Sang peramal tarian, Sekartaji Ayu Wangi mengaku jenis ramalan yang dipraktikannya adalah yang pertama kali dilakukan oleh peramal di Indonesia, bahkan di dunia.
"Pada hari Minggu (1/8) nanti, saya akan memeragakan ramal tarian yang pertama kali dilakukan di Indonesia, bahkan setahu saya yang pertama di dunia," katanya di Warung Pedas Mba Sasha, Jl. Flamboyan Gejayan Yogyakarta, Jumat (30/7).
Menurut Sekar yang kerap disapa Artha, tarian ramal adalah sebuah performance art yang memadukan antara seni tari dan meramal. Secara teknis peramal melakukan aksinya dengan menarik energi seseorang lewat gerak tubuh peramal dengan diiringi alunan musik tertentu, sehingga orang yang ditarik energinya tersebut dapat dianalisis nasibnya melalui energi yang yang keluar dari tubuh, fikiran, dan jiwanya yang akan menentukan proses alam terhadap nasibnya.
"Nasib yang terbaca melalui gerak tari peramal pada dasarnya bersifat relatif, dalam arti nasib yang diramalkan akan terjadi apabila orang yang ditarik energinya tersebut memepertahankan kondisi energi tubuh, fikiran dan jiwanya seperti pada saat energi terbaca oleh gerak tubuh peramal," tutur gadis kelahiran 1 Juli 1984 yang sewaktu SMA dulu mengaku kerap mengalami trance itu.
Dari pengakuan murid dari Padepokan Eyang Sundari itu, ide dan konsep ramal tarian yang lakoninya tidak lepas dari proses perjalanan hidup peramal sebagai pelaku seni tari dan peramal. "Dalam perjalanan hidupnya sebagai seorang penari, peramal seringkali merasakan adanya energi yang keluar dari tubuhnya, maupun lingkungan sekitar ketika peramal menjiwai gerak tari ketika menari kan berbagai tarian," papar peramal dan penari yang telah belajar tari sejak usia 5 tahun itu.
Dalam praktiknya nanti, Artha yang sempat belajar tari klasik di nDalem Pujokusuman itu akan membaca berbagai ramalan orang sesuai dengan energi yang diserapnya. Jadi kemungkian setiap saat, seseorang bisa memunculkan energi yang berbeda-beda yang menjadi acuannya dalam meramal nasib, jodoh, kesehatan, dll.
"Pada aksinya nanti, saya akan menari lebih ke kontemporer dan akan nembang Jawa dengan diringi alat musik biola.
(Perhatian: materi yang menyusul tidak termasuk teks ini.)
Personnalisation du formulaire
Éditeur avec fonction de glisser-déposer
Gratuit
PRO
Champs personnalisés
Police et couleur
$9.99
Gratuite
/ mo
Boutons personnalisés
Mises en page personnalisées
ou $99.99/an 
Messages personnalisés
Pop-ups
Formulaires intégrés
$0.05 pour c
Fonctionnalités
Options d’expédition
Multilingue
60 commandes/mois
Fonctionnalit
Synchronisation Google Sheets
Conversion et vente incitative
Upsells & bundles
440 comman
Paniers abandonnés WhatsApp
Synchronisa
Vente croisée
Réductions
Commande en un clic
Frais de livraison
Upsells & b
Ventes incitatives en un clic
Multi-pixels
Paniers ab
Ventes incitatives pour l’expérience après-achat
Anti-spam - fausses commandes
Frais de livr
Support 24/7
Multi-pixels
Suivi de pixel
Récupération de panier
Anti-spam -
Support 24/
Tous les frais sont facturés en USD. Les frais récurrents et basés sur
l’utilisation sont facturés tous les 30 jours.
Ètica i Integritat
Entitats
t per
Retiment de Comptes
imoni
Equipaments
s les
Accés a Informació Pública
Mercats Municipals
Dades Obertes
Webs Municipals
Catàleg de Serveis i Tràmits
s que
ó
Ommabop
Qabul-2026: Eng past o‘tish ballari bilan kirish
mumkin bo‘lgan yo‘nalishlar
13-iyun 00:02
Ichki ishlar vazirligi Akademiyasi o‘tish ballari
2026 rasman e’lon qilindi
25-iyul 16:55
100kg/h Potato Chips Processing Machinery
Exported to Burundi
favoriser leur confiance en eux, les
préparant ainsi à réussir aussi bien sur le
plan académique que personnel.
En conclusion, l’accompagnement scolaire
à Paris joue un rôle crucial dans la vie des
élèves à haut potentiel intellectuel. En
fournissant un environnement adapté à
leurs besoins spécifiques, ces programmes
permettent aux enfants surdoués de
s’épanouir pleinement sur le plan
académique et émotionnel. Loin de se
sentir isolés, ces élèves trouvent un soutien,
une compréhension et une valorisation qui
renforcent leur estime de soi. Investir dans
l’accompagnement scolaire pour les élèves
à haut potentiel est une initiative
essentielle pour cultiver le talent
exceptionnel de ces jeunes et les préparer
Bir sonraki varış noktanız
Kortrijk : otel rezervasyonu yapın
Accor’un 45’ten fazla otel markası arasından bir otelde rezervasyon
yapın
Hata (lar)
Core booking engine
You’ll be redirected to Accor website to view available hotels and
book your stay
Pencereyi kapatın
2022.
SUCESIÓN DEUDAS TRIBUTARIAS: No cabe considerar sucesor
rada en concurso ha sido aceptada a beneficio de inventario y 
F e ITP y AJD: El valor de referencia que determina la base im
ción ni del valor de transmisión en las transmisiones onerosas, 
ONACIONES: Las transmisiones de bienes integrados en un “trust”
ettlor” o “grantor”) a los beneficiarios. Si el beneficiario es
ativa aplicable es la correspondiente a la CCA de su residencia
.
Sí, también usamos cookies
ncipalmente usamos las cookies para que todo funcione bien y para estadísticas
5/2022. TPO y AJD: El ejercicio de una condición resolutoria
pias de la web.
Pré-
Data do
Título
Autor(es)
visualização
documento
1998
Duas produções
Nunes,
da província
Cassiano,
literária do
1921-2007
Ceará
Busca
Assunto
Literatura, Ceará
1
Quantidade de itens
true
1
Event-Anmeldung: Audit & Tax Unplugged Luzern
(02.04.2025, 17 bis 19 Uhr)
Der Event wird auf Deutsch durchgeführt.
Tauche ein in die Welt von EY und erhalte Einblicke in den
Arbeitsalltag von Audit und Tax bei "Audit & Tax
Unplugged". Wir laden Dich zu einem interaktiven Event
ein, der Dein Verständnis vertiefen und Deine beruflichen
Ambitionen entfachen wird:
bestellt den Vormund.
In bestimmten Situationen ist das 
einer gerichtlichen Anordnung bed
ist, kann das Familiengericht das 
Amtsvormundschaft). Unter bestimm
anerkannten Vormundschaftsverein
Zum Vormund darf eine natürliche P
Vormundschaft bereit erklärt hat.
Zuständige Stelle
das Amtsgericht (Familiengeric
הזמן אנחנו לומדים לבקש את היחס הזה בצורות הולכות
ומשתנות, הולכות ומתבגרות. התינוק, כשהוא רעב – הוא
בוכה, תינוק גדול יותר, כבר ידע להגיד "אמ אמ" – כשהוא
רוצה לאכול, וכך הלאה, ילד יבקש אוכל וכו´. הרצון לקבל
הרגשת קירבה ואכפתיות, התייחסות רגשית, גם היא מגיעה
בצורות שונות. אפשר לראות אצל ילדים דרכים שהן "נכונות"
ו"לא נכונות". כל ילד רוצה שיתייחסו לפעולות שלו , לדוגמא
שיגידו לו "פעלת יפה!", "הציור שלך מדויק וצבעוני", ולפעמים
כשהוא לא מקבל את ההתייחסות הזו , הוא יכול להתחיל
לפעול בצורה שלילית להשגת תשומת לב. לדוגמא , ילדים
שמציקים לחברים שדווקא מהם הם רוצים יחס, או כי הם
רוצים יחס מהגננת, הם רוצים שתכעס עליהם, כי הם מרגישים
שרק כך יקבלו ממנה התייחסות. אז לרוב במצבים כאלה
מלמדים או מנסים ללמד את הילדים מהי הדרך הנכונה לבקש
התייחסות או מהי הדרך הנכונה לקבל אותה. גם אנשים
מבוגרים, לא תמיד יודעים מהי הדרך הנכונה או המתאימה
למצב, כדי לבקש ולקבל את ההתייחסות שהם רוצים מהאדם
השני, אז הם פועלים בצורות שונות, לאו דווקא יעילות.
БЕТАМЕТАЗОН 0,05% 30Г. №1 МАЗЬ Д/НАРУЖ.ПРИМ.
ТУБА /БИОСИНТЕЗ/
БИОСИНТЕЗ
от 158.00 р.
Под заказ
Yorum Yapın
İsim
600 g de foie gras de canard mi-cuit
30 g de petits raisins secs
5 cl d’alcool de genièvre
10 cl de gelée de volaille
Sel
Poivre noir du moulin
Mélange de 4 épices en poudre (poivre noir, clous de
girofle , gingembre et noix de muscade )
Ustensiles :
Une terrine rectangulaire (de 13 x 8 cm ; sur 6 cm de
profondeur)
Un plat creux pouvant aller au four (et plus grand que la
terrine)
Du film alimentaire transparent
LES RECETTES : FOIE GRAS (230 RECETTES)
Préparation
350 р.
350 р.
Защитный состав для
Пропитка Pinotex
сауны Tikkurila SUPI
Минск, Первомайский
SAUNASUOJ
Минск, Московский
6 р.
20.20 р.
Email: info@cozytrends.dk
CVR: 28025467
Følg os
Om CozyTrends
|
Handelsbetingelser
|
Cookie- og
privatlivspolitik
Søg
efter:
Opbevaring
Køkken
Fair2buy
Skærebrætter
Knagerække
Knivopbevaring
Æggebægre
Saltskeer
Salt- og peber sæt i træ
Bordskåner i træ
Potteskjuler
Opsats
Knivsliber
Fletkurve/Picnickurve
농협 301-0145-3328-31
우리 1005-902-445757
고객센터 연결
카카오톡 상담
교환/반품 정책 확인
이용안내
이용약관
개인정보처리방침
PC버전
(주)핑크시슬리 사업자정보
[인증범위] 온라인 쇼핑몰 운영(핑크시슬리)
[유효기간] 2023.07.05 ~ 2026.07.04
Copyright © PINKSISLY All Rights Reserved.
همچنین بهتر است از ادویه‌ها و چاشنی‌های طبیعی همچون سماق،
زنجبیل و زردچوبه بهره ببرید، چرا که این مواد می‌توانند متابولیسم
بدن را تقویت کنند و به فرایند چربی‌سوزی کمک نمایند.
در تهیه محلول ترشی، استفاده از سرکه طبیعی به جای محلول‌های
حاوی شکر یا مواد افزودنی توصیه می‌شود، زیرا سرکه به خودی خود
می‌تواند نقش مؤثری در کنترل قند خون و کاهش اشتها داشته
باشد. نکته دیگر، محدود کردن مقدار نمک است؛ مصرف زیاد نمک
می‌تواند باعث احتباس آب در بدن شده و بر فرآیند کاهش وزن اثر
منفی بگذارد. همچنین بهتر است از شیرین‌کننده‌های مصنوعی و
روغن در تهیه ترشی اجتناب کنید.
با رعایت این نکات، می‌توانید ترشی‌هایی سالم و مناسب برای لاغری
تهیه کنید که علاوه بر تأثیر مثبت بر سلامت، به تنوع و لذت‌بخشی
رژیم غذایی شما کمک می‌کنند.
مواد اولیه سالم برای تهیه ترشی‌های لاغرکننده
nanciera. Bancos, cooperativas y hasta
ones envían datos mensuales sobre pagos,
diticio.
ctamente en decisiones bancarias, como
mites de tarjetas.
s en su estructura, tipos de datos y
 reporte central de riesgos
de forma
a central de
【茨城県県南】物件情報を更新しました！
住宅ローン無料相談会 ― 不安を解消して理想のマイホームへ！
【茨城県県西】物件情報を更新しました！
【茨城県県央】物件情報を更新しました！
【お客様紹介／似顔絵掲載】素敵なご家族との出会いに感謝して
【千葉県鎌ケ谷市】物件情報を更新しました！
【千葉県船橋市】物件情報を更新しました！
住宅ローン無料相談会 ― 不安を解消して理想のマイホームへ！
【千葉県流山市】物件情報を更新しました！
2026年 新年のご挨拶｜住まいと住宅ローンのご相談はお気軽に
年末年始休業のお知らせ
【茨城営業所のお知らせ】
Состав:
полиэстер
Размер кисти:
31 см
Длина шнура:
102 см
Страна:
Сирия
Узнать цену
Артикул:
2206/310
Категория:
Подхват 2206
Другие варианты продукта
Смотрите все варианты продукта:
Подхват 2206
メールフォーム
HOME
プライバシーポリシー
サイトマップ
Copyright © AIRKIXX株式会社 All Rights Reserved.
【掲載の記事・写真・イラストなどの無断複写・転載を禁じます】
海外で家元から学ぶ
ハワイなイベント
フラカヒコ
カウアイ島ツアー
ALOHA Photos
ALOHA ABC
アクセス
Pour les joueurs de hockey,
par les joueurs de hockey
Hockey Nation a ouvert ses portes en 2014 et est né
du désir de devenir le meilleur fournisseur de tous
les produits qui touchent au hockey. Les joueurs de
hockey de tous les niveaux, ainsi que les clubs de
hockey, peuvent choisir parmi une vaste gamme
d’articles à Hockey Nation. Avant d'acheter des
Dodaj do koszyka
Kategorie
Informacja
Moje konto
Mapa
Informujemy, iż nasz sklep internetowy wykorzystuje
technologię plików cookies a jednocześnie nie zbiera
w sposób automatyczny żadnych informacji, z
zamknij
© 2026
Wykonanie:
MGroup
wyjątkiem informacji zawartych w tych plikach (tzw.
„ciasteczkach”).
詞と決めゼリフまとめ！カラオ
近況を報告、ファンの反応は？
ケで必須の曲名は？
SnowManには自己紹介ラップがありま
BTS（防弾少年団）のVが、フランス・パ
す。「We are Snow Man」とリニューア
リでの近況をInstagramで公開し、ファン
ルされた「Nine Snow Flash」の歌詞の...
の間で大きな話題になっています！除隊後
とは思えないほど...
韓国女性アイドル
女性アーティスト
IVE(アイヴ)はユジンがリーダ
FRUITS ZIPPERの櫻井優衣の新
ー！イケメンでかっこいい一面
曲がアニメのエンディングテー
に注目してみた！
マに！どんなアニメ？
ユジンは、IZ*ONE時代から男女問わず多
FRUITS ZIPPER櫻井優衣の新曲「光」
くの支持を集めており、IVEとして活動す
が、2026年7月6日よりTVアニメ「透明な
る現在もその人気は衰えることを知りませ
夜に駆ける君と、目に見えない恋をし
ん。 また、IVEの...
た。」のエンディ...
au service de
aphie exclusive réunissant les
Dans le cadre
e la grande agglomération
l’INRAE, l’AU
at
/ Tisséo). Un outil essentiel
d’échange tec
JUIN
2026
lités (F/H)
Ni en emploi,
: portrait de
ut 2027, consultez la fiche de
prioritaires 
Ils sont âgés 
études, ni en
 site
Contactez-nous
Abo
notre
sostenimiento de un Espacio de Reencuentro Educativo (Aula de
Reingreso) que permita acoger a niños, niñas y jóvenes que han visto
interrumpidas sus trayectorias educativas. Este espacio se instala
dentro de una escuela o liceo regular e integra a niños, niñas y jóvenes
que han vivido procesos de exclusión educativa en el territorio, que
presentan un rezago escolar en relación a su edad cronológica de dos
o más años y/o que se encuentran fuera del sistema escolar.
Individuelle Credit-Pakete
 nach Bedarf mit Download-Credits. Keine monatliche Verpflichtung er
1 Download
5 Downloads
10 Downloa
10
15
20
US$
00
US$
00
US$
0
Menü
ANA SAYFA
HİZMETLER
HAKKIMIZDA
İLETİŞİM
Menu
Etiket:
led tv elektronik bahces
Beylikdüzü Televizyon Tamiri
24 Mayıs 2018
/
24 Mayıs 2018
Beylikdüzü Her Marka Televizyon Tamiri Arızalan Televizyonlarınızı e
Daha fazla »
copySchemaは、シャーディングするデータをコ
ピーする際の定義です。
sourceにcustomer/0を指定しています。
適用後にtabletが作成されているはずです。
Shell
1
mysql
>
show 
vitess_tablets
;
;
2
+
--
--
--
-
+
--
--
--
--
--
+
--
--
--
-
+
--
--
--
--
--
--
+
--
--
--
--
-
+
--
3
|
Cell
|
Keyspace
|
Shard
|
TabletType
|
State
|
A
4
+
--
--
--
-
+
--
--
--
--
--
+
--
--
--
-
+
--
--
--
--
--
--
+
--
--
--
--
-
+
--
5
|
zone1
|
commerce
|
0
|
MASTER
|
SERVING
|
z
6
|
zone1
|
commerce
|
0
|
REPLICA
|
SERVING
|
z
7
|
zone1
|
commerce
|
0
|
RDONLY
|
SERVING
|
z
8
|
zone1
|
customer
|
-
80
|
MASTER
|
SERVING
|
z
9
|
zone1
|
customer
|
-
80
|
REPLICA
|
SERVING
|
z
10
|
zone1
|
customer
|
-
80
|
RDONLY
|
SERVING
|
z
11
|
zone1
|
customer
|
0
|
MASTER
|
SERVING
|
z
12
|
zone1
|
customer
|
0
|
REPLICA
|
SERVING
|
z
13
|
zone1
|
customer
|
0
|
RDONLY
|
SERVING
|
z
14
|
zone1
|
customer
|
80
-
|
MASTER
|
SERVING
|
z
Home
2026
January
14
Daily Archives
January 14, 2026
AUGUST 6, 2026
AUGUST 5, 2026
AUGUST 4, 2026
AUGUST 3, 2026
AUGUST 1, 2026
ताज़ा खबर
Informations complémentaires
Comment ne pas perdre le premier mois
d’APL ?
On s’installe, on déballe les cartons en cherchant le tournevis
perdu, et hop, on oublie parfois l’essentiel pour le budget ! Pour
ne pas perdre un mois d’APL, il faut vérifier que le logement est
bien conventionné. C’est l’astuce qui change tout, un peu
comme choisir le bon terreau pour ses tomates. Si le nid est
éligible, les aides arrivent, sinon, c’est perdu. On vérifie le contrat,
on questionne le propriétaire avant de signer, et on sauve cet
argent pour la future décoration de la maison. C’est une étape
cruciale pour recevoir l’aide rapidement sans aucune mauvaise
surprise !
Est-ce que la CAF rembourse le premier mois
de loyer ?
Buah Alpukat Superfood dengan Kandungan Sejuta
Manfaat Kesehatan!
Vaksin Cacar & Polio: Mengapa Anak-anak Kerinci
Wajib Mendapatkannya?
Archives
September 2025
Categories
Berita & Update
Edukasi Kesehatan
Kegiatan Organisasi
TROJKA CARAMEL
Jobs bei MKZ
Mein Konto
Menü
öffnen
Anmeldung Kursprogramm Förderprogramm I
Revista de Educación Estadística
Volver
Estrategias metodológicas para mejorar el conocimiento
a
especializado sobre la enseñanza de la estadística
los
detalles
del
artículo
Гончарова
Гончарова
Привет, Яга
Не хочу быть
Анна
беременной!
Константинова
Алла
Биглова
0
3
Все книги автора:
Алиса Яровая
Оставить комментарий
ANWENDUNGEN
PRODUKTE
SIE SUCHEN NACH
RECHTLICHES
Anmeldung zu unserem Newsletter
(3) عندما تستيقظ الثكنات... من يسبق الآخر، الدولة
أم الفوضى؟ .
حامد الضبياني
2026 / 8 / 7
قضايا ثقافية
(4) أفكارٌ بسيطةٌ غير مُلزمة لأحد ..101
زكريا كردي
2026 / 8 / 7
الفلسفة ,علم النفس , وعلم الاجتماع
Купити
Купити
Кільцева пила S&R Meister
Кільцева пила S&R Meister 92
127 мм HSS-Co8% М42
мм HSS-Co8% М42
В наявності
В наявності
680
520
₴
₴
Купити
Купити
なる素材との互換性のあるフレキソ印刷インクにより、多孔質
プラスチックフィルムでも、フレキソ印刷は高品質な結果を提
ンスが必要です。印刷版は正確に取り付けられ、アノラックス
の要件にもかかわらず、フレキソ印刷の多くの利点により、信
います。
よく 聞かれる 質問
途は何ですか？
Orang yang saya ramal harus meletakkan kedua tangannya di udara," kata peramal yang saat ini masih tercatat sebagai mahasiswi Fakultas Hukum UGM ini.
Aksi tariannya nanti diperkirakan akan berlangsung selama sekitar 10 menit. Sedangkan untuk meramal satu orang, penari yang saat ini masih tergabung dalam komunitas seniman perempuan Limbuk cangik itu memerlukan waktu sekitar lima menit.
Artha menjalani profesi sebagai peramal sejak tahun 2007, dimulai dari sejumlah acara. Saat ini, Artha yang juga melayani praktik ramalan di kediamannya di Perumahan Mranggen, Jl. Magelang Sleman, Yogyakarta itu juga melayani ramlaan garis tangan, kartu taroot, kartu drupadi, perhitungan nama dan weton, hingga totok aura.
"Saya senang meramal, khususnya dengan metode yang paling ini yaitu ramal tarian. Kalau tidak meramal sehari saja, saya merasa ada yang tidak tersalurkan saja, jadi setiap hari harus meramal," tukasnya.